A star football player in college, he went on to become a leading ladies man in the ‘70s, the butt of Hollywood jokes in the '80s and the model of the rehabilitated career in the '90s.

  • Burt Reynolds was born in Lansing, Michigan on February 11th, 1936. (He long claimed to have been born in Georgia.)
  • After knocking around television throughout the '60s, his big break came in 1972’s Deliverance.
  • He’ll be best remembered for White Lightning, The Longest Yard, Boogie Nights and Smokey the Bandit.
  • He’ll also be remembered for high-profile romances with Dinah Shore, Sally Field and Loni Anderson.
  • After his career flagged in the '80s, Reynolds made a strong comeback, earning an Oscar nomination for 1997’s Boogie Nights.

Reynolds was born Burton Leon Reynolds Junior in Lansing, Michigan on February 11th, 1936. His family moved to Florida, where he attended Florida State University and was a star halfback before a knee injury ended his chances of playing pro football.
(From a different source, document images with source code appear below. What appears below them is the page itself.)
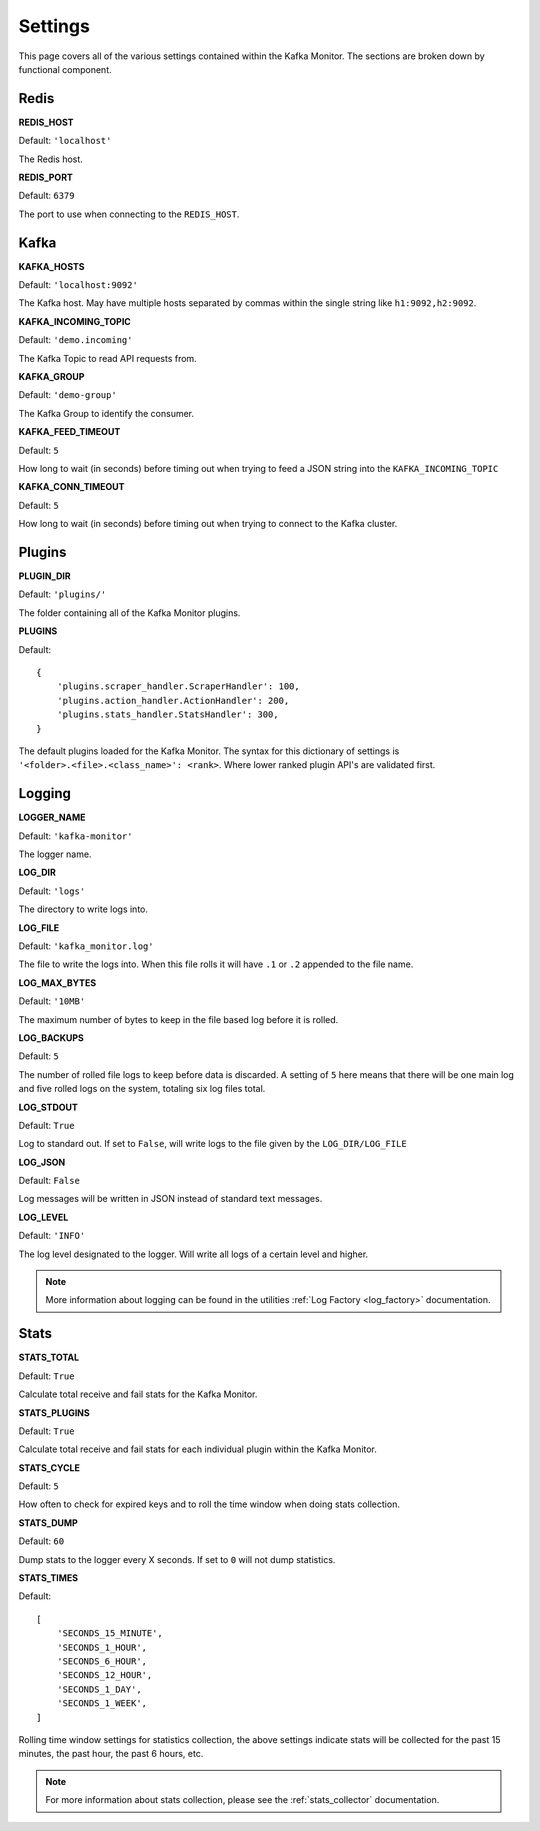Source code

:Settings
================

This page covers all of the various settings contained within the Kafka Monitor. The sections are broken down by functional component.

Redis
-----

**REDIS_HOST**

Default: ``'localhost'``

The Redis host.

**REDIS_PORT**

Default: ``6379``

The port to use when connecting to the ``REDIS_HOST``.

Kafka
-----

**KAFKA_HOSTS**

Default: ``'localhost:9092'``

The Kafka host. May have multiple hosts separated by commas within the single string like ``h1:9092,h2:9092``.

**KAFKA_INCOMING_TOPIC**

Default: ``'demo.incoming'``

The Kafka Topic to read API requests from.

**KAFKA_GROUP**

Default: ``'demo-group'``

The Kafka Group to identify the consumer.

**KAFKA_FEED_TIMEOUT**

Default: ``5``

How long to wait (in seconds) before timing out when trying to feed a JSON string into the ``KAFKA_INCOMING_TOPIC``

**KAFKA_CONN_TIMEOUT**

Default: ``5``

How long to wait (in seconds) before timing out when trying to connect to the Kafka cluster.

Plugins
-------

**PLUGIN_DIR**

Default: ``'plugins/'``

The folder containing all of the Kafka Monitor plugins.

.. _km_plugins:

**PLUGINS**

Default:

::

    {
        'plugins.scraper_handler.ScraperHandler': 100,
        'plugins.action_handler.ActionHandler': 200,
        'plugins.stats_handler.StatsHandler': 300,
    }

The default plugins loaded for the Kafka Monitor. The syntax for this dictionary of settings is ``'<folder>.<file>.<class_name>': <rank>``. Where lower ranked plugin API's are validated first.

Logging
-------

**LOGGER_NAME**

Default: ``'kafka-monitor'``

The logger name.

**LOG_DIR**

Default: ``'logs'``

The directory to write logs into.

**LOG_FILE**

Default: ``'kafka_monitor.log'``

The file to write the logs into. When this file rolls it will have ``.1`` or ``.2`` appended to the file name.

**LOG_MAX_BYTES**

Default: ``'10MB'``

The maximum number of bytes to keep in the file based log before it is rolled.

**LOG_BACKUPS**

Default: ``5``

The number of rolled file logs to keep before data is discarded. A setting of ``5`` here means that there will be one main log and five rolled logs on the system, totaling six log files total.

**LOG_STDOUT**

Default: ``True``

Log to standard out. If set to ``False``, will write logs to the file given by the ``LOG_DIR/LOG_FILE``

**LOG_JSON**

Default: ``False``

Log messages will be written in JSON instead of standard text messages.

**LOG_LEVEL**

Default: ``'INFO'``

The log level designated to the logger. Will write all logs of a certain level and higher.

.. note:: More information about logging can be found in the utilities :ref:`Log Factory <log_factory>` documentation.

Stats
-----

**STATS_TOTAL**

Default: ``True``

Calculate total receive and fail stats for the Kafka Monitor.

**STATS_PLUGINS**

Default: ``True``

Calculate total receive and fail stats for each individual plugin within the Kafka Monitor.

**STATS_CYCLE**

Default: ``5``

How often to check for expired keys and to roll the time window when doing stats collection.

**STATS_DUMP**

Default: ``60``

Dump stats to the logger every X seconds. If set to ``0`` will not dump statistics.

**STATS_TIMES**

Default:

::

    [
        'SECONDS_15_MINUTE',
        'SECONDS_1_HOUR',
        'SECONDS_6_HOUR',
        'SECONDS_12_HOUR',
        'SECONDS_1_DAY',
        'SECONDS_1_WEEK',
    ]

Rolling time window settings for statistics collection, the above settings indicate stats will be collected for the past 15 minutes, the past hour, the past 6 hours, etc.

.. note:: For more information about stats collection, please see the :ref:`stats_collector` documentation.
Reynolds left school and headed to New York City to act, supporting himself as a dishwasher and bouncer while doing small stage roles. Then in 1957, an agent spotted him in a production of Mister Roberts and signed him to a TV contract.

Reynolds spent years working on TV, with regular roles on Riverboat, Gunsmoke, Hawk and Dan August. His big film break came as an adventurer in the 1972 thriller Deliverance, which made him a superstar. The tough-guy parts kept coming in a string of films that included 1973’s Shamus and White Lightning, 1974’s The Longest Yard, 1976’s Gator and the 1977 smash-hit comedy Smokey and the Bandit. He closed out the '70s as one of America’s top stars with the 1977 football comedy Semi-Tough, the 1978 black comedy The End and the 1978 stunt-man comedy Hooper.

The '80s were leaner times for Reynolds. They started off strong in 1981 with the cop thriller Sharky's Machine and the campy comedy The Cannonball Run, but fell off with such ill-received films as 1983’s Stroker Ace, 1984’s City Heat and 1985’s Stick. In the '90s Reynolds made a move back to TV and achieved some success with the shows BL Stryker and Evening Shade.

Reynolds made his film comeback in the late '90s, as a drunken politician in 1996’s Striptease and as a porn producer in 1997’s Boogie Nights, which earned him an Oscar nomination. He would continue to do small film and TV roles over the next decade but never again achieved leading-man status.

Off-screen, Reynolds was famous for his longtime relationships with high-profile ladies, including Dinah Shore, Sally Field and Loni Anderson. He’s survived by his adopted son Quinton (with Loni Anderson).